Collected data:
______________________________

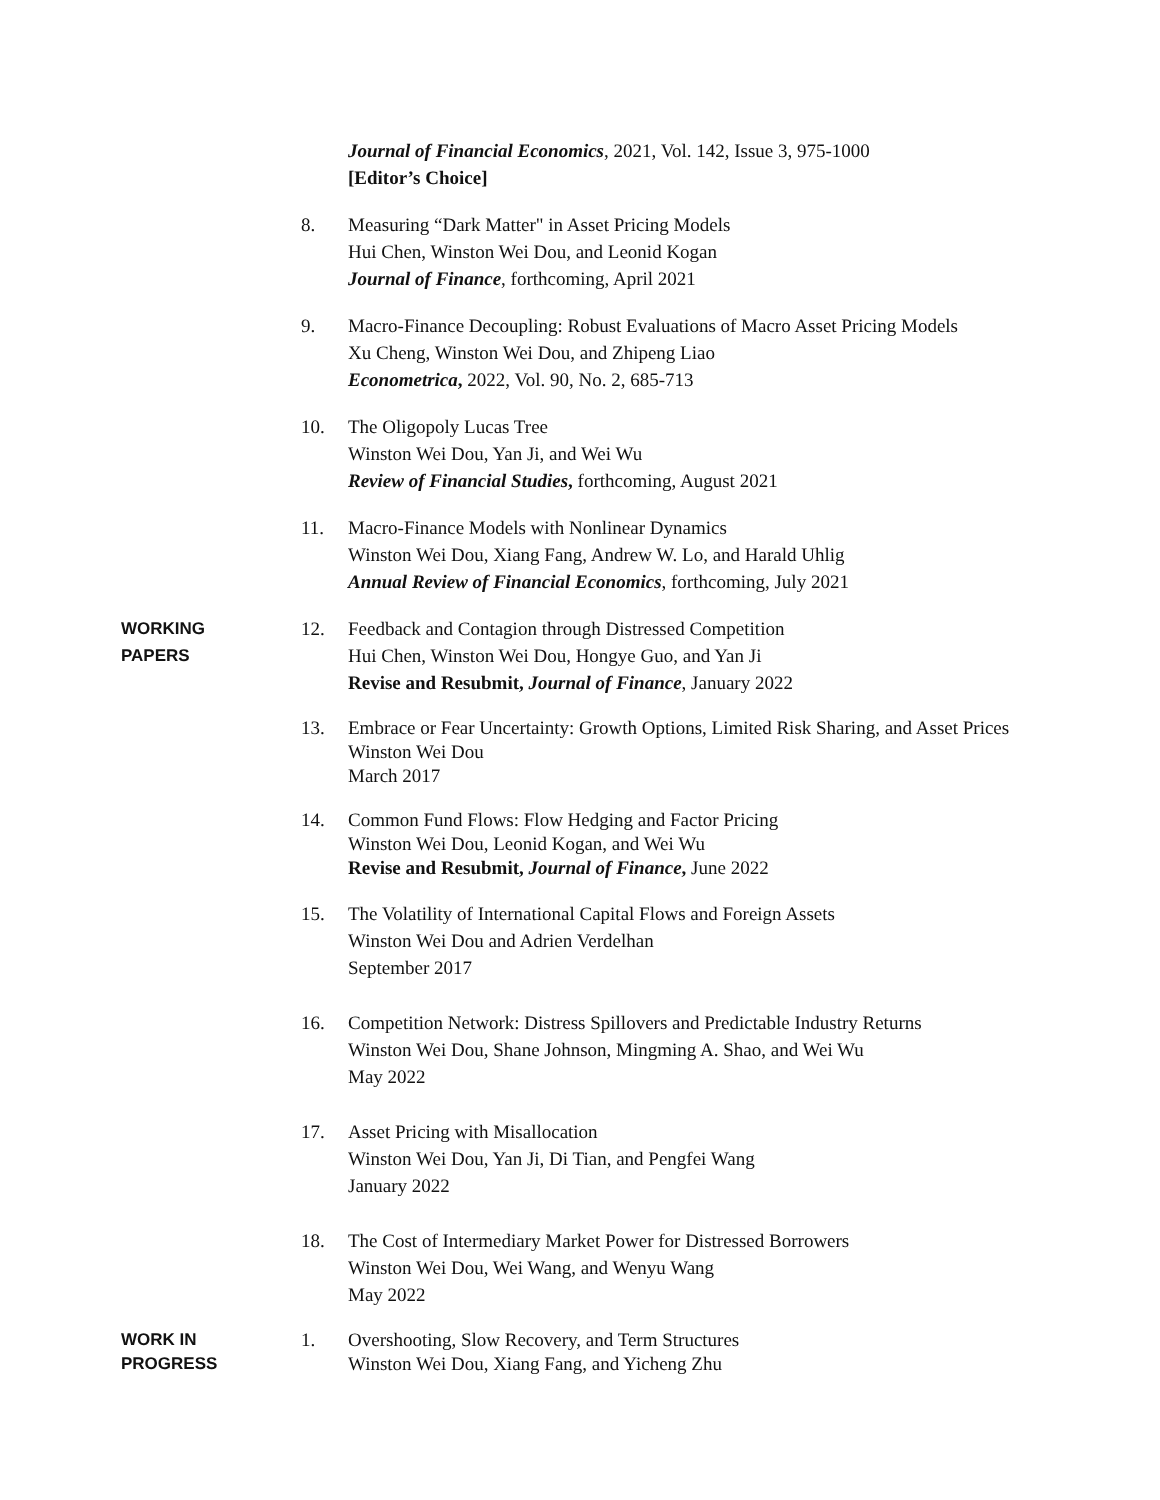Journal of Financial Economics, 2021, Vol. 142, Issue 3, 975-1000
[Editor’s Choice]
8. Measuring “Dark Matter" in Asset Pricing Models
Hui Chen, Winston Wei Dou, and Leonid Kogan
Journal of Finance, forthcoming, April 2021
9. Macro-Finance Decoupling: Robust Evaluations of Macro Asset Pricing Models
Xu Cheng, Winston Wei Dou, and Zhipeng Liao
Econometrica, 2022, Vol. 90, No. 2, 685-713
10. The Oligopoly Lucas Tree
Winston Wei Dou, Yan Ji, and Wei Wu
Review of Financial Studies, forthcoming, August 2021
11. Macro-Finance Models with Nonlinear Dynamics
Winston Wei Dou, Xiang Fang, Andrew W. Lo, and Harald Uhlig
Annual Review of Financial Economics, forthcoming, July 2021
WORKING
PAPERS
12. Feedback and Contagion through Distressed Competition
Hui Chen, Winston Wei Dou, Hongye Guo, and Yan Ji
Revise and Resubmit, Journal of Finance, January 2022
13. Embrace or Fear Uncertainty: Growth Options, Limited Risk Sharing, and Asset Prices
Winston Wei Dou
March 2017
14. Common Fund Flows: Flow Hedging and Factor Pricing
Winston Wei Dou, Leonid Kogan, and Wei Wu
Revise and Resubmit, Journal of Finance, June 2022
15. The Volatility of International Capital Flows and Foreign Assets
Winston Wei Dou and Adrien Verdelhan
September 2017
16. Competition Network: Distress Spillovers and Predictable Industry Returns
Winston Wei Dou, Shane Johnson, Mingming A. Shao, and Wei Wu
May 2022
17. Asset Pricing with Misallocation
Winston Wei Dou, Yan Ji, Di Tian, and Pengfei Wang
January 2022
18. The Cost of Intermediary Market Power for Distressed Borrowers
Winston Wei Dou, Wei Wang, and Wenyu Wang
May 2022
WORK IN
PROGRESS
1. Overshooting, Slow Recovery, and Term Structures
Winston Wei Dou, Xiang Fang, and Yicheng Zhu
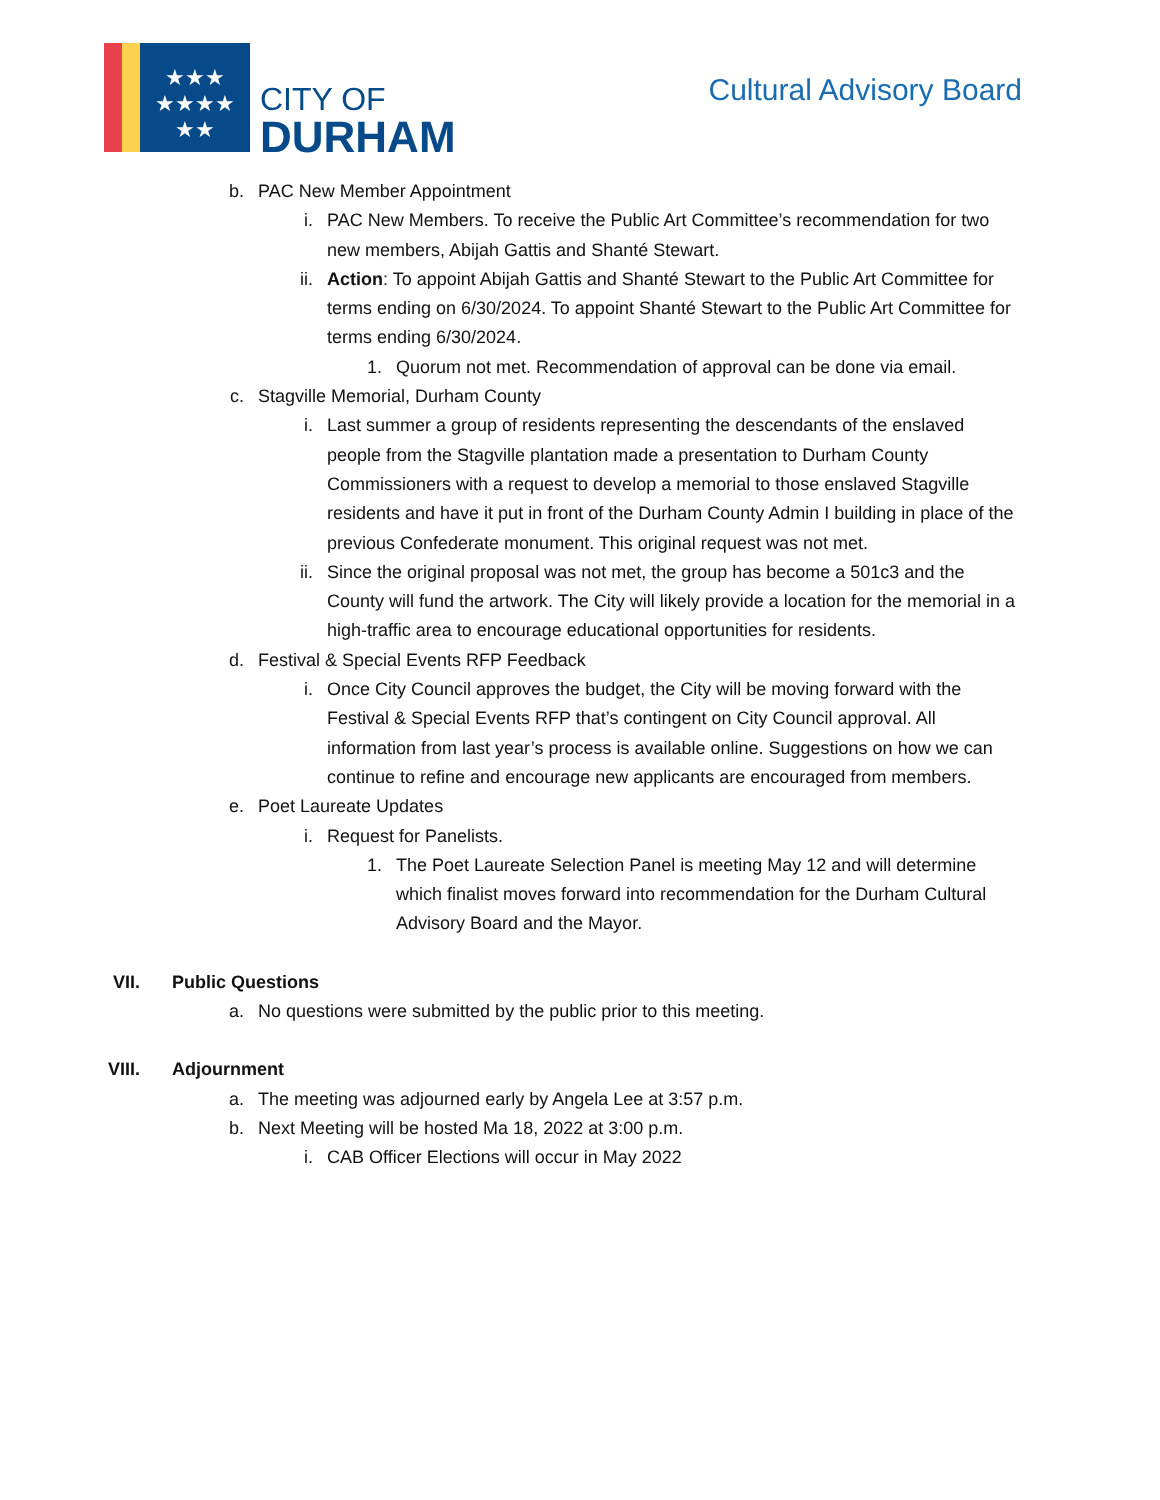★★★
★★★★
★★
CITY OF
DURHAM
Cultural Advisory Board
b. PAC New Member Appointment
i. PAC New Members. To receive the Public Art Committee’s recommendation for two new members, Abijah Gattis and Shanté Stewart.
ii. Action: To appoint Abijah Gattis and Shanté Stewart to the Public Art Committee for terms ending on 6/30/2024. To appoint Shanté Stewart to the Public Art Committee for terms ending 6/30/2024.
1. Quorum not met. Recommendation of approval can be done via email.
c. Stagville Memorial, Durham County
i. Last summer a group of residents representing the descendants of the enslaved people from the Stagville plantation made a presentation to Durham County Commissioners with a request to develop a memorial to those enslaved Stagville residents and have it put in front of the Durham County Admin I building in place of the previous Confederate monument. This original request was not met.
ii. Since the original proposal was not met, the group has become a 501c3 and the County will fund the artwork. The City will likely provide a location for the memorial in a high-traffic area to encourage educational opportunities for residents.
d. Festival & Special Events RFP Feedback
i. Once City Council approves the budget, the City will be moving forward with the Festival & Special Events RFP that’s contingent on City Council approval. All information from last year’s process is available online. Suggestions on how we can continue to refine and encourage new applicants are encouraged from members.
e. Poet Laureate Updates
i. Request for Panelists.
1. The Poet Laureate Selection Panel is meeting May 12 and will determine which finalist moves forward into recommendation for the Durham Cultural Advisory Board and the Mayor.
VII. Public Questions
a. No questions were submitted by the public prior to this meeting.
VIII. Adjournment
a. The meeting was adjourned early by Angela Lee at 3:57 p.m.
b. Next Meeting will be hosted Ma 18, 2022 at 3:00 p.m.
i. CAB Officer Elections will occur in May 2022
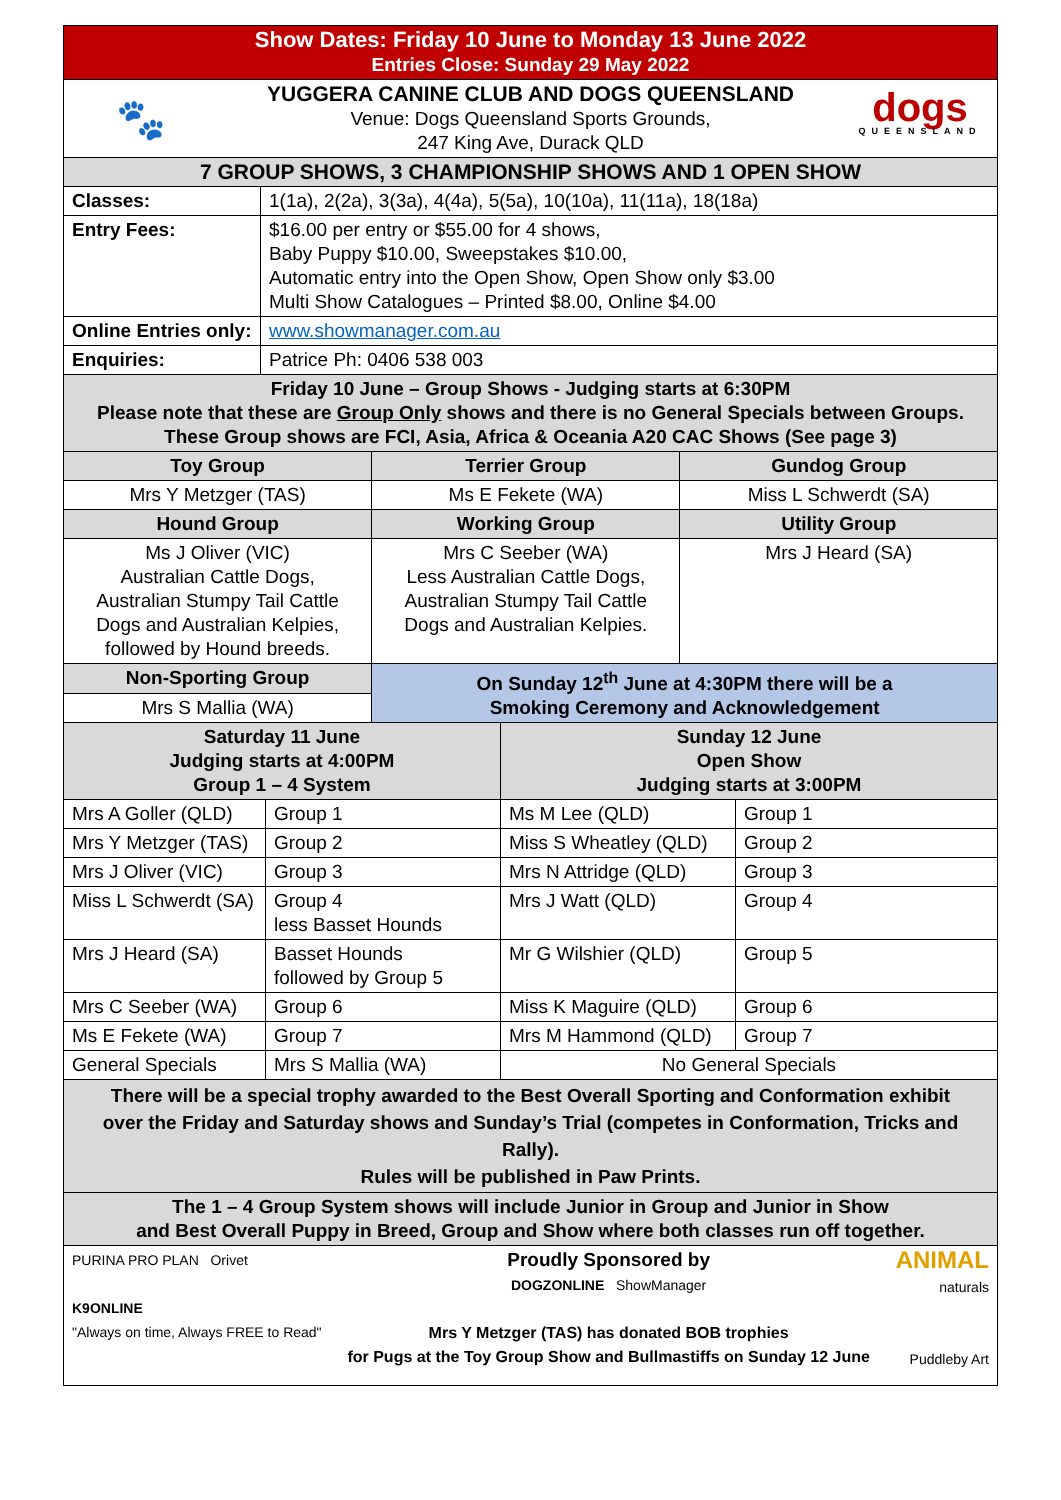| Show Dates: Friday 10 June to Monday 13 June 2022 Entries Close: Sunday 29 May 2022 | |
| 🐾 YUGGERA CANINE CLUB AND DOGS QUEENSLAND Venue: Dogs Queensland Sports Grounds, 247 King Ave, Durack QLD dogs QUEENSLAND | |
| 7 GROUP SHOWS, 3 CHAMPIONSHIP SHOWS AND 1 OPEN SHOW | |
| Classes: | 1(1a), 2(2a), 3(3a), 4(4a), 5(5a), 10(10a), 11(11a), 18(18a) |
| Entry Fees: | $16.00 per entry or $55.00 for 4 shows, Baby Puppy $10.00, Sweepstakes $10.00, Automatic entry into the Open Show, Open Show only $3.00 Multi Show Catalogues – Printed $8.00, Online $4.00 |
| Online Entries only: | www.showmanager.com.au |
| Enquiries: | Patrice Ph: 0406 538 003 |
| Friday 10 June – Group Shows - Judging starts at 6:30PM Please note that these are Group Only shows and there is no General Specials between Groups. These Group shows are FCI, Asia, Africa & Oceania A20 CAC Shows (See page 3) | |
| Toy Group | Terrier Group | Gundog Group |
| --- | --- | --- |
| Mrs Y Metzger (TAS) | Ms E Fekete (WA) | Miss L Schwerdt (SA) |
| Hound Group | Working Group | Utility Group |
| Ms J Oliver (VIC) Australian Cattle Dogs, Australian Stumpy Tail Cattle Dogs and Australian Kelpies, followed by Hound breeds. | Mrs C Seeber (WA) Less Australian Cattle Dogs, Australian Stumpy Tail Cattle Dogs and Australian Kelpies. | Mrs J Heard (SA) |
| Non-Sporting Group | On Sunday 12<sup>th</sup> June at 4:30PM there will be a Smoking Ceremony and Acknowledgement | |
| Mrs S Mallia (WA) | | |
| Saturday 11 June Judging starts at 4:00PM Group 1 – 4 System | | Sunday 12 June Open Show Judging starts at 3:00PM | |
| --- | --- | --- | --- |
| Mrs A Goller (QLD) | Group 1 | Ms M Lee (QLD) | Group 1 |
| Mrs Y Metzger (TAS) | Group 2 | Miss S Wheatley (QLD) | Group 2 |
| Mrs J Oliver (VIC) | Group 3 | Mrs N Attridge (QLD) | Group 3 |
| Miss L Schwerdt (SA) | Group 4 less Basset Hounds | Mrs J Watt (QLD) | Group 4 |
| Mrs J Heard (SA) | Basset Hounds followed by Group 5 | Mr G Wilshier (QLD) | Group 5 |
| Mrs C Seeber (WA) | Group 6 | Miss K Maguire (QLD) | Group 6 |
| Ms E Fekete (WA) | Group 7 | Mrs M Hammond (QLD) | Group 7 |
| General Specials | Mrs S Mallia (WA) | No General Specials | |
| There will be a special trophy awarded to the Best Overall Sporting and Conformation exhibit over the Friday and Saturday shows and Sunday’s Trial (competes in Conformation, Tricks and Rally). Rules will be published in Paw Prints. | | | |
| The 1 – 4 Group System shows will include Junior in Group and Junior in Show and Best Overall Puppy in Breed, Group and Show where both classes run off together. | | | |
| PURINA PRO PLAN Orivet K9ONLINE "Always on time, Always FREE to Read" Proudly Sponsored by DOGZONLINE ShowManager Mrs Y Metzger (TAS) has donated BOB trophies for Pugs at the Toy Group Show and Bullmastiffs on Sunday 12 June ANIMAL naturals Puddleby Art | | | |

______________________________

◆ INSTRUCTIONS TO FOLLOW ◆
Taking the lines above, repeat exactly those from the line that contains "ii. Since the" through the line that contains "i. CAB Officer", and both of those lines as well. Include nothing else.

◆ SOLUTION ◆
ii. Since the original proposal was not met, the group has become a 501c3 and the County will fund the artwork. The City will likely provide a location for the memorial in a high-traffic area to encourage educational opportunities for residents.
d. Festival & Special Events RFP Feedback
i. Once City Council approves the budget, the City will be moving forward with the Festival & Special Events RFP that’s contingent on City Council approval. All information from last year’s process is available online. Suggestions on how we can continue to refine and encourage new applicants are encouraged from members.
e. Poet Laureate Updates
i. Request for Panelists.
1. The Poet Laureate Selection Panel is meeting May 12 and will determine which finalist moves forward into recommendation for the Durham Cultural Advisory Board and the Mayor.
VII. Public Questions
a. No questions were submitted by the public prior to this meeting.
VIII. Adjournment
a. The meeting was adjourned early by Angela Lee at 3:57 p.m.
b. Next Meeting will be hosted Ma 18, 2022 at 3:00 p.m.
i. CAB Officer Elections will occur in May 2022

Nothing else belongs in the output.